Ben Bernanke a défendu jeudi à Washington son action à la tête de la Réserve fédérale des États-Unis (Fed), dans une ambiance feutrée, parfois tendue, devant la Commission bancaire du Sénat chargée de valider sa reconduction pour quatre ans.

La tâche de remettre l'économie américaine sur pied est «loin d'être accomplie» et le chômage, notamment, est encore beaucoup trop élevé, a-t-il reconnu dès le début de son audition.

Cependant, a-t-il ajouté, le résultat de la crise «pourrait avoir été nettement pire sans les actions prises par le Congrès, le Trésor, la Réserve fédérale» et d'autres régulateurs.
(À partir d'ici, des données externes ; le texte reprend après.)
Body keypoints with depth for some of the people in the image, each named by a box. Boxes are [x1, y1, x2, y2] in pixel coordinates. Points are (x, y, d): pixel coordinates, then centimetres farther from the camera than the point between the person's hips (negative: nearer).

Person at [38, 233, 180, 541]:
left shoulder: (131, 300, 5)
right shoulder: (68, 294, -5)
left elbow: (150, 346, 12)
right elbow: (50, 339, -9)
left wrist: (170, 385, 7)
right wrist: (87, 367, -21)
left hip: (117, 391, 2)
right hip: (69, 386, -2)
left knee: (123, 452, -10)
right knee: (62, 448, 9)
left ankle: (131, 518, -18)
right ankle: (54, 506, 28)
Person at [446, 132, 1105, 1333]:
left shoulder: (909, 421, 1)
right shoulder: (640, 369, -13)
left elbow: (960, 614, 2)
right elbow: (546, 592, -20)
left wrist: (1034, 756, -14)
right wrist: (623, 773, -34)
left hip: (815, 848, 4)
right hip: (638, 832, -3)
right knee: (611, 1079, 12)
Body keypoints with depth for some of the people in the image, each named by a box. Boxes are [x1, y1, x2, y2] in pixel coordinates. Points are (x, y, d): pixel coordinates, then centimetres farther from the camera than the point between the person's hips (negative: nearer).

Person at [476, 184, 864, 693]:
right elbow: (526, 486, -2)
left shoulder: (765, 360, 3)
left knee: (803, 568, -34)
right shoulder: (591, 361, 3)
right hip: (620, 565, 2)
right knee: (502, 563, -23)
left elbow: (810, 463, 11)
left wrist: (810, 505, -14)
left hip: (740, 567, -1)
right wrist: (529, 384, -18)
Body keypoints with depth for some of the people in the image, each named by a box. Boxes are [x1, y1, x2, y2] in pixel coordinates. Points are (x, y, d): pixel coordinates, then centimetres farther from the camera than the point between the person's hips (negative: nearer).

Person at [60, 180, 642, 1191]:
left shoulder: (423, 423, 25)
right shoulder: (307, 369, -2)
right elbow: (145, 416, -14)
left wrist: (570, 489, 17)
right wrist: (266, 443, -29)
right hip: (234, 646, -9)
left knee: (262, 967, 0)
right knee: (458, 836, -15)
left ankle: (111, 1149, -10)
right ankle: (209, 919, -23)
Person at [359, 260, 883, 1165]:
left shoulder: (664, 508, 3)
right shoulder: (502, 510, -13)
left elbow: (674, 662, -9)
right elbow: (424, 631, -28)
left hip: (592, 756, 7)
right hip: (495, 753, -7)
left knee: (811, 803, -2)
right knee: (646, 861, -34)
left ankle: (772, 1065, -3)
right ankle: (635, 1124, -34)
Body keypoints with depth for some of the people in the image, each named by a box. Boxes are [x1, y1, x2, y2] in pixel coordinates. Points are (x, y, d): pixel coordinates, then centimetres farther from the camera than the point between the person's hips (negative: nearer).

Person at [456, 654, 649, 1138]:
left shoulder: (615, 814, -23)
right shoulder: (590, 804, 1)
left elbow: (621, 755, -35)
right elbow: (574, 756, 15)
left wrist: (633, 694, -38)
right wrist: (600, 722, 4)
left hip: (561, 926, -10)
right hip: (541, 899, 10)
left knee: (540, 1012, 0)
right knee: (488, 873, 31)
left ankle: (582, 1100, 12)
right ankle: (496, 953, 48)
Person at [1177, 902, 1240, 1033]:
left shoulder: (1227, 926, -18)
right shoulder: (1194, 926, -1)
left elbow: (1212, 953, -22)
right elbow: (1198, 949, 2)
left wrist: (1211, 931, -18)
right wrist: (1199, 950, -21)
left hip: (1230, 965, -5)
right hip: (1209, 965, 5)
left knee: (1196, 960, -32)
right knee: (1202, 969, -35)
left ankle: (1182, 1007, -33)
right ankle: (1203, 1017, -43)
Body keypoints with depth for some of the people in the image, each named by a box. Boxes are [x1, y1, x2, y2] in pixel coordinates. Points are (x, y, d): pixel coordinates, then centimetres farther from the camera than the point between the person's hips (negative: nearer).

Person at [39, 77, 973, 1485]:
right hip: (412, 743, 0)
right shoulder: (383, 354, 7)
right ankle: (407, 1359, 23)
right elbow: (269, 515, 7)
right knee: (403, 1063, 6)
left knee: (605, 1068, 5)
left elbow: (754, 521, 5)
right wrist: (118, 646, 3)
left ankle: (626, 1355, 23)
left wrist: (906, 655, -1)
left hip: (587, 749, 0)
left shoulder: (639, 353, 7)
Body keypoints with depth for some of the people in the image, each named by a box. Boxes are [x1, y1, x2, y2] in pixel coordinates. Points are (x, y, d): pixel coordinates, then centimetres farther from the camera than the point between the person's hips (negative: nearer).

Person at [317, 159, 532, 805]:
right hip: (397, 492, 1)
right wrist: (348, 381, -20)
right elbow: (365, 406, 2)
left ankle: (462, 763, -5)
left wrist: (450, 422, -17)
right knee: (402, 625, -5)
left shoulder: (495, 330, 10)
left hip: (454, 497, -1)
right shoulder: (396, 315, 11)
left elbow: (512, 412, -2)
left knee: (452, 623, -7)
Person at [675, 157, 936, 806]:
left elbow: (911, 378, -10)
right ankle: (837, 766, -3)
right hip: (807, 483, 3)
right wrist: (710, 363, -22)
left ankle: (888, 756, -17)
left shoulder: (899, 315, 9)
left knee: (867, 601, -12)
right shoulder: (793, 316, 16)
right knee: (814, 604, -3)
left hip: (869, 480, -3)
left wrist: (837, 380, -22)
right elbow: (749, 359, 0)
Devançant les critiques auxquelles il pouvait s'attendre de la part de nombreux membres de la commission, M. Bernanke a assuré que son institution n'était pas une filiale de Wall Street ou du gouvernement, mais que sa structure-même lui permettait de rester informée de ce que vivent «l'ensemble des Américains».

M. Bernanke est acclamé pour avoir sauvé l'économie américaine de l'effondrement en ayant répondu très rapidement à la crise financière et en engageant la banque centrale dans une politique de soutien à l'économie sans précédent.

C'est à ce titre que le président américain Barack Obama a décidé de reconduire pour quatre ans à la tête de la Fed cet ancien professeur d'économie de l'université de Princeton qui avait pris les rênes de la banque centrale en février 2006 sous la présidence de George Bush.

Malgré son «rôle déterminant» (selon l'expression du sénateur Charles Schumer) pour l'économie américaine, M. Bernanke reste impopulaire, les Américains lui reprochant volontiers d'avoir sauvé les grandes banques tenues pour responsables de la crise plus que les emplois.

Au Capitole, nombre d'élus lui reprochent de n'avoir rien vu venir de la crise, d'avoir failli à sa mission de surveillance du système bancaire ou encore d'être asservi aux puissances de l'argent, comme en témoignerait selon les défenseurs de cette thèse l'insistance de la Fed et du Trésor à sauver à tout prix les plus grandes banques.

À l'invitation du sénateur démocrate Evan Bayh, M. Bernanke a fait amende honorable: «Nous avons été lents en matière de protection des consommateurs», «nous aurions dû exiger plus» des banques, «je n'avais pas prévu une crise de cette intensité», a-t-il déclaré.

Il a cependant mis en garde le Sénat contre la volonté de réformer trop la Fed dans un sens, qui lui ferait perdre «son indépendance et son efficacité».

Il faisait là allusion à un projet de loi déposé par Christopher Dodd, président de la Commission bancaire, qui dépouillerait la Fed de ses attributions en matière de régulation pour ne plus lui laisser pratiquement que la charge de mener la politique monétaire du pays.

M. Bernanke n'a pas répondu aux attaques de ceux qui l'accusent de collusion avec les «nantis», notamment le sénateur républicain Jim Bunning, le seul qui s'était opposé à sa nomination en 2005, ce qu'il a rappelé fièrement.

Cet ancien joueur de base-ball s'est lancé dans une longue tirade contre le directeur de la banque centrale, qualifiant M. Bernanke d'«incompétent» qui aurait un «désir secret» d'enrichir les banquiers, et promettant de faire tout son possible pour le «renvoyer à Princeton».

«Souhaitez-vous répondre?» a demandé Christopher Dodd, déclenchant les rires de l'assistance (à l'exception notable de M. Bunning), les seuls de la séance.

M. Dodd a assuré M. Bernanke de son soutien, laissant présager un vote positif du Comité à son maintien à la banque centrale, ce qui devrait favoriser ensuite l'aval du Sénat dans son ensemble.